Are you uploading all data evertime you want to draw an object? Dont.

It's been a while since I wrote the OpenGL code, or did much else with OpenGL either, so I might be having trouble understand things clearly right now...

But... I think I see what you mean...

I think my reasoning might have been based on the assumption that the text objects might change a lot and therefore would need to be updated often, however if I understand it right looking at it now then I'm currently calling glBufferData() every time the scene is rendered, where I only need to call it at most every time the game logic is updated (and probably less often - only whenever it's changed),

i.e. I could calculate the data every logic frame -> bind the appropriate buffer, call glBufferData() to fill the buffer with data -> then continue as normal before binding the buffer during the rendering phase and calling glEnableVertexAttribArray() etc. just before glDrawArrays()?

Is that roughly correct? Seems to make sense to me, if I still understand how OpenGL works.

So, the slowdown is in the function that writes to the buffer, and you do have one VBO object per sprite drawing object, right?

I believe that's correct. Except actually that I'm using 2 VBOs ... one for the modelview matrix and one for texture coordinates. Probably a leftover from trying to keep things simple when I was coding it first and just trying to get things to work. Is that another bad idea in itself, or would it not be likely to cause any significant performance hit?

Do you understand how the GPU works? When you call the glDraw function, drawing is not finished when the function returns. It gets queued up as a GPU job. All of the memory involved with that draw call cannot be overwritten until the GPU job finishes. You don't get stuck waiting until you try to reuse it.

That's very interesting... I did not actually know that. Sounds like what's happening here alright...

I would expect OpenGL to have something like this as well.
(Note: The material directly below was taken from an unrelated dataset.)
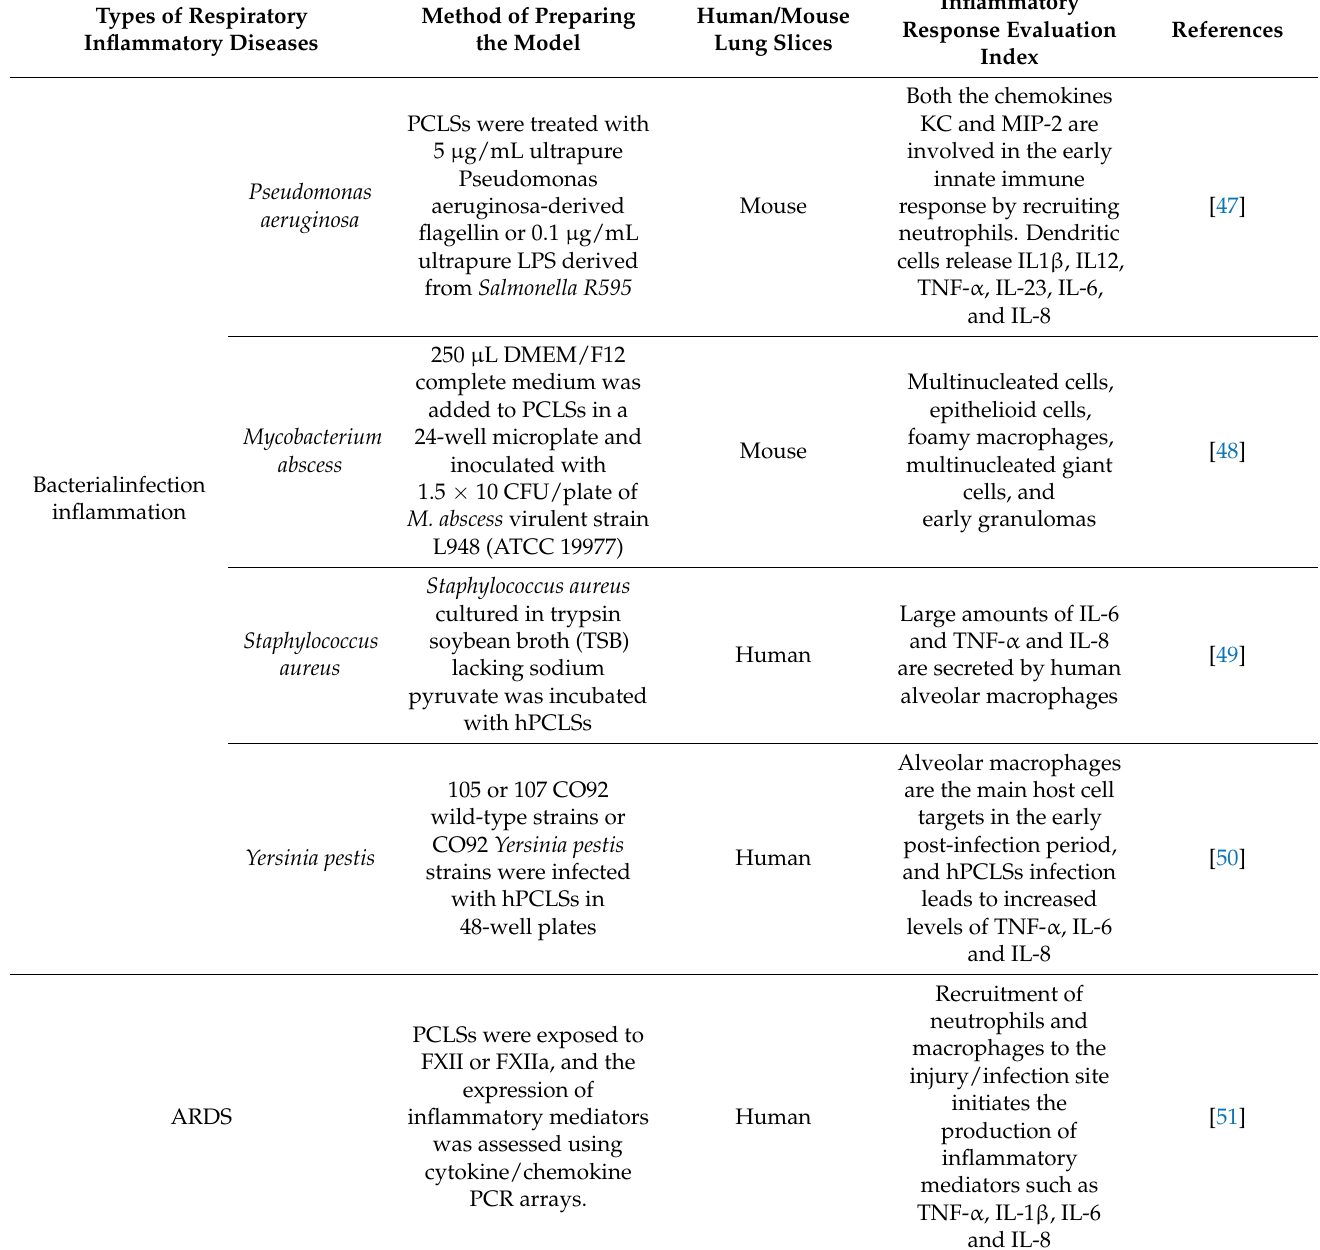
Table 1. Detection of inflammatory cells and factors in lung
Here's a page I found that seems to be helpful:

https://www.opengl.org/wiki/Buffer_Object_Streaming

In the end, if you want to render two dynamic things at the same time, they need to use two separate buffers, two separate parts of the same buffer with the correct flags, or the second one needs to wait for the first one to finish.

A quick read of that makes it sound like it's for exactly what I was trying to do...

As for a practical solution to my specific problem; you mention using 2 separate buffers as one option, I suppose that essentially means that in this case I should probably just use a separate object (with its own VBO/s) for each distinct item of text to be drawn?